Talavantes le cedió su sitio a Martínez para que tuviera un mejor ángulo de visión de las cinco pantallas. Sin embargo, él solo controlaría las imágenes de las tres pantallas centrales, conectadas al satélite militar. A su derecha, el capitán Talavantes controlaría la última pantalla, que proyectaba doce imágenes diferentes en una cuadricula, una por cada cámara del cruce de la zona oeste. Detrás de ellos estaban de la Bárcena e Ybarra como meros espectadores. Especialmente Ybarra, que prefirió en esta ocasión no tocar ni un botón. No podían permitirse en más mínimo error.

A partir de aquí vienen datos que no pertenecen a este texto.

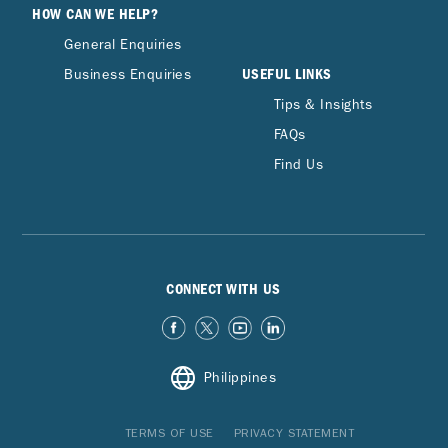
HOW CAN WE HELP?
General Enquiries
USEFUL LINKS
Business Enquiries
Tips & Insights
FAQs
Find Us
CONNECT WITH US
Philippines
TERMS OF USE
PRIVACY STATEMENT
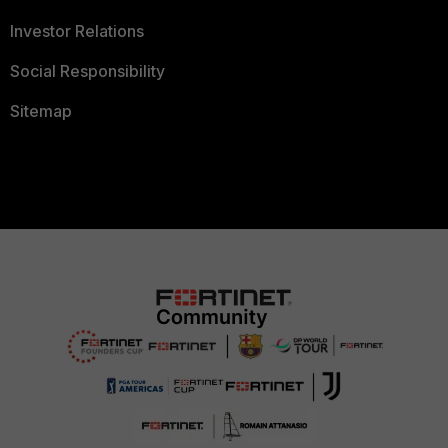
Investor Relations
Social Responsibility
Sitemap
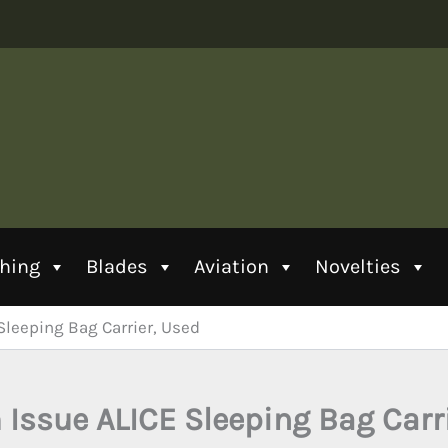
thing
Blades
Aviation
Novelties
Sleeping Bag Carrier, Used
Issue ALICE Sleeping Bag Carr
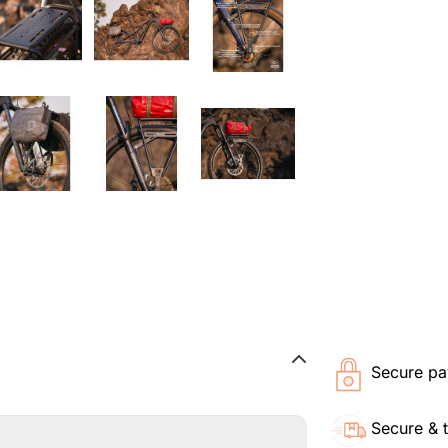
Secure pa
Secure & 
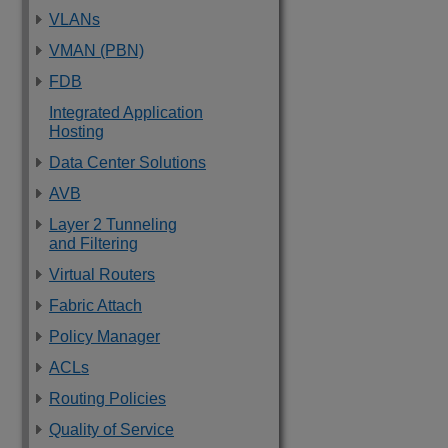
VLANs
VMAN (PBN)
FDB
Integrated Application
Hosting
Data Center Solutions
AVB
Layer 2 Tunneling
and Filtering
Virtual Routers
Fabric Attach
Policy Manager
ACLs
Routing Policies
Quality of Service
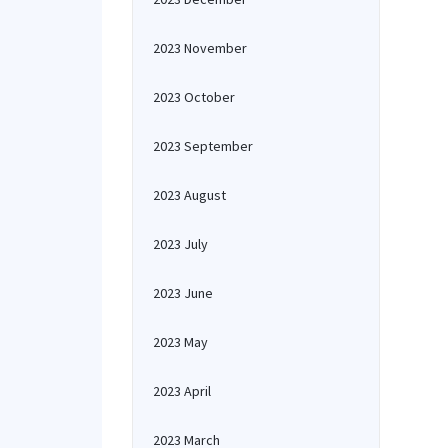
2023 November
2023 October
2023 September
2023 August
2023 July
2023 June
2023 May
2023 April
2023 March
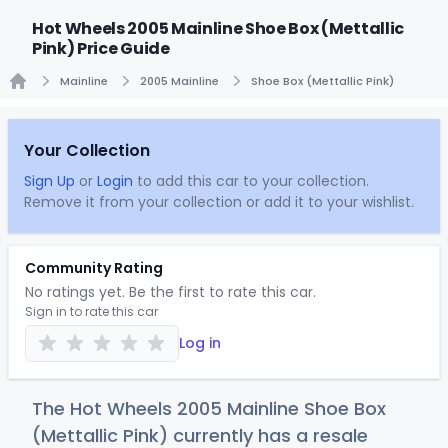
Hot Wheels 2005 Mainline Shoe Box (Mettallic
Pink) Price Guide
Mainline
2005 Mainline
Shoe Box (Mettallic Pink)
Home
Your Collection
Sign Up
or
Login
to add this car to your collection.
Remove it from your collection or add it to your wishlist.
Community Rating
No ratings yet. Be the first to rate this car.
Sign in to rate this car
Log in
The Hot Wheels 2005 Mainline Shoe Box
(Mettallic Pink) currently has a resale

Casi a las diez de la mañana se acercó por la calle derecha un furgón de carga de alquiler. Aparcó en la zona asignada para carga y descarga y de él bajó un hombre de unos cuarenta años vestido con un mono de trabajo y una gorra. Fue hacia la parte trasera, bajó la rampa hidráulica y descargó una caja grande. Subió la rampa hidráulica y cerró las puertas.

—¡Todos los agentes en alerta, que nadie se mueva hasta nueva orden! —se escuchó por radio.

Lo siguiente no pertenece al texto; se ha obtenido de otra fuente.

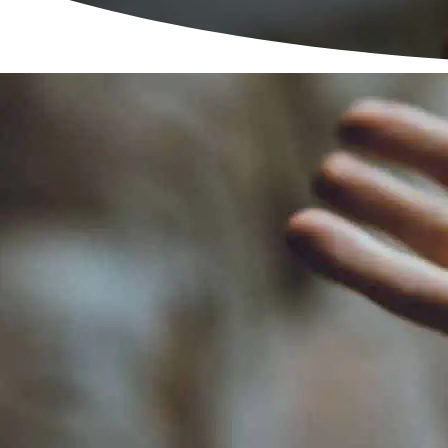
Refuge National Dom
Man
Men’s A
L
Karm
North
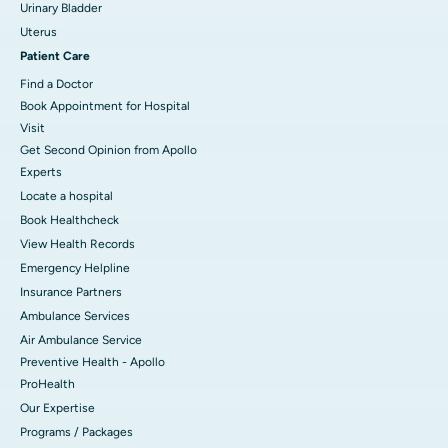
Urinary Bladder
Uterus
Patient Care
Find a Doctor
Book Appointment for Hospital
Visit
Get Second Opinion from Apollo
Experts
Locate a hospital
Book Healthcheck
View Health Records
Emergency Helpline
Insurance Partners
Ambulance Services
Air Ambulance Service
Preventive Health - Apollo
ProHealth
Our Expertise
Programs / Packages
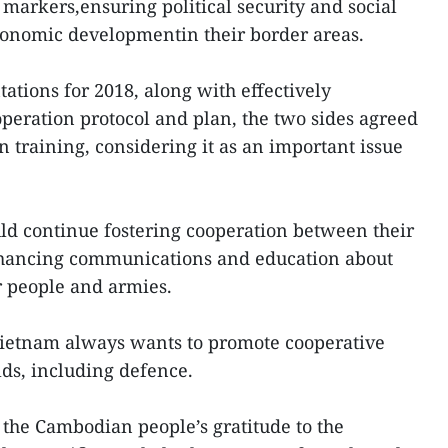
arkers,ensuring political security and social
conomic developmentin their border areas.
ations for 2018, along with effectively
eration protocol and plan, the two sides agreed
n training, considering it as an important issue
 continue fostering cooperation between their
nhancing communications and education about
r people and armies.
Vietnam always wants to promote cooperative
lds, including defence.
the Cambodian people’s gratitude to the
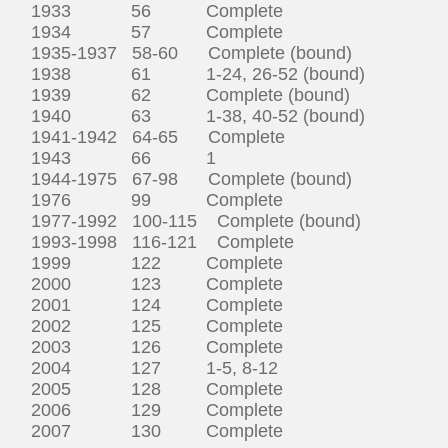
1933 56 Complete
1934 57 Complete
1935-1937 58-60 Complete (bound)
1938 61 1-24, 26-52 (bound)
1939 62 Complete (bound)
1940 63 1-38, 40-52 (bound)
1941-1942 64-65 Complete
1943 66 1
1944-1975 67-98 Complete (bound)
1976 99 Complete
1977-1992 100-115 Complete (bound)
1993-1998 116-121 Complete
1999 122 Complete
2000 123 Complete
2001 124 Complete
2002 125 Complete
2003 126 Complete
2004 127 1-5, 8-12
2005 128 Complete
2006 129 Complete
2007 130 Complete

El conductor se dirigió a la entrada principal con mucha parsimonia pues, al parecer, la caja pesaba bastante. Los walkies comenzaron a emitir órdenes. Diez agentes se fueron acercando al sospechoso desde los cuatro flancos. Aparentaban ser simples transeúntes, por lo que el sospechoso no notó nada extraño.

En la sala de mandos las pantallas se movían con rapidez. Los agentes rebobinaban las imágenes intentando seguir hacia atrás la trayectoria de vehículo con el fin de poder encontrar algún cómplice o alguna pista.

—No lo detengan aún. Es mejor que esperemos hasta que esté en la misma puerta, mientras revisamos los vídeos —ordenó Martínez.

Pero el hombre pasó de largo por la puerta principal y se dirigió al acceso de seguridad. Por allí accedían las empresas de servicios con trato oficial. Mostró su identificación al guardia, así como el albarán de entrega. El mensajero llevaba una fotocopiadora nueva para el archivo militar. Tuvieron que abortar la detención del sospechoso y todos los agentes volvieron a sus puestos sin que nadie se diera cuenta.

Durante las seis horas siguientes tuvieron lugar tres amagos más de detención. Con cada uno de ellos, la tensión disminuía considerablemente. Eran muchas las empresas que entregaban mercancía o enviaban técnicos al cuartel. Y por supuesto, muchas de ellas alquilaban ese tipo de furgonetas.

A las tres y media dieron por fracasado el plan. Todos se fueron a comer y descansar. A las seis de la tarde todos debían volver a la sala de conferencias para analizar la situación.